#### Aim of the exercise
Set down a faithful copy of every record below, with no images.

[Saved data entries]

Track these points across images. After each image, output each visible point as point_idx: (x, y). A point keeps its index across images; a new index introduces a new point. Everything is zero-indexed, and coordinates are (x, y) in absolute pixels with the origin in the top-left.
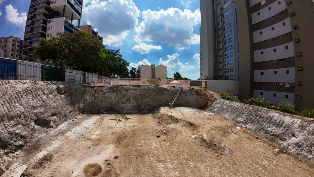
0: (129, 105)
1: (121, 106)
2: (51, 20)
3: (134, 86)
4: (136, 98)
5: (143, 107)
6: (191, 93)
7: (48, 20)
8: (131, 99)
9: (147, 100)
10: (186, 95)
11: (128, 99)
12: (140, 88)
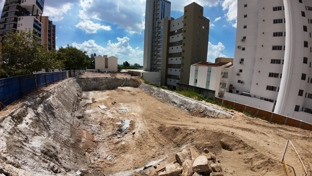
0: (103, 87)
1: (100, 87)
2: (21, 17)
3: (105, 78)
4: (106, 83)
5: (110, 87)
6: (131, 81)
7: (19, 17)
8: (104, 84)
9: (111, 84)
10: (129, 81)
11: (103, 84)
12: (108, 79)
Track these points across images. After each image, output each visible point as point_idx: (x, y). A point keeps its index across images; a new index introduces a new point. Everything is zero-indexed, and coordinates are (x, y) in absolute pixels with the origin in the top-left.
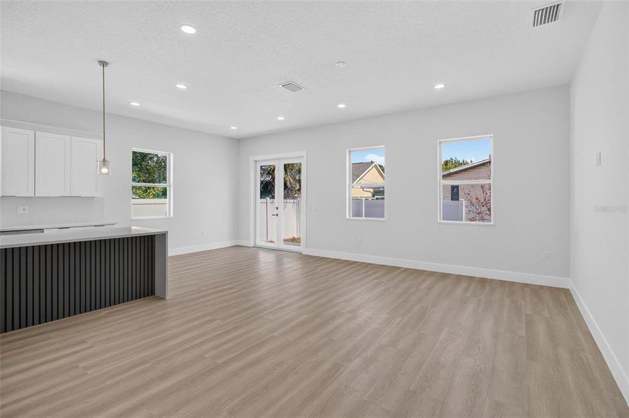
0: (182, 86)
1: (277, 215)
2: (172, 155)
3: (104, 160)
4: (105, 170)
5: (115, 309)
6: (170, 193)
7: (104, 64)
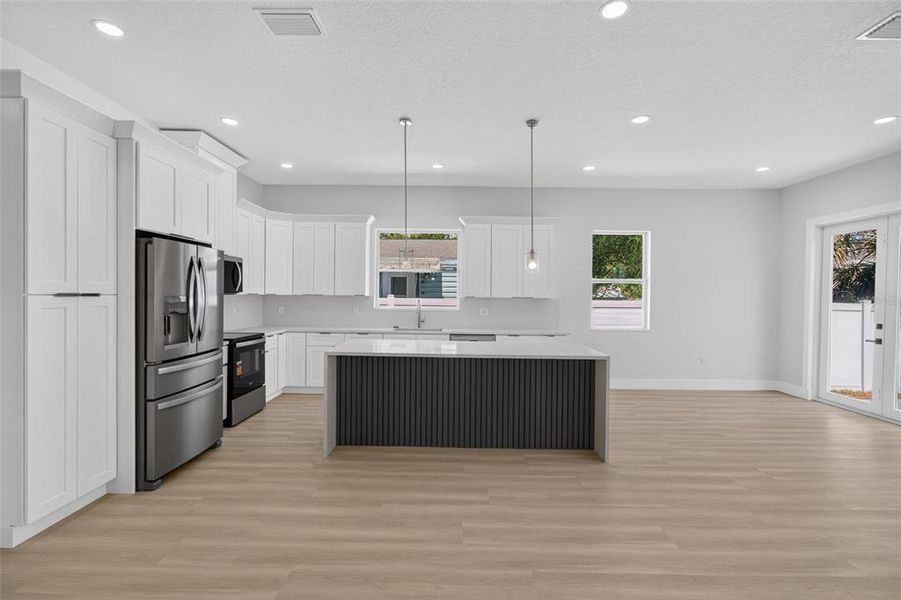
0: (641, 120)
1: (879, 341)
2: (649, 233)
3: (532, 252)
4: (533, 265)
5: (540, 455)
6: (647, 292)
7: (532, 123)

#### Response to the task
Track these points across images. After each image, output each visible point as point_idx: (x, y). A point keeps its index across images; a new index introduces a new point. Everything is zero-indexed, and coordinates are (x, y) in absolute pixels with the origin in the top-left.
0: (129, 105)
1: (121, 106)
2: (51, 20)
3: (134, 86)
4: (136, 98)
5: (143, 107)
6: (191, 93)
7: (48, 20)
8: (131, 99)
9: (147, 100)
10: (186, 95)
11: (128, 99)
12: (140, 88)
0: (103, 87)
1: (100, 87)
2: (21, 17)
3: (105, 78)
4: (106, 83)
5: (110, 87)
6: (131, 81)
7: (19, 17)
8: (104, 84)
9: (111, 84)
10: (129, 81)
11: (103, 84)
12: (108, 79)
Track these points across images. After each image, output each visible point as point_idx: (x, y). A point keeps its index across images; a new index introduces a new point. Everything is zero-indexed, and coordinates are (x, y) in absolute pixels with the origin in the top-left.
0: (182, 86)
1: (277, 215)
2: (172, 155)
3: (104, 160)
4: (105, 170)
5: (115, 309)
6: (170, 193)
7: (104, 64)
0: (641, 120)
1: (879, 341)
2: (649, 233)
3: (532, 252)
4: (533, 265)
5: (540, 455)
6: (647, 292)
7: (532, 123)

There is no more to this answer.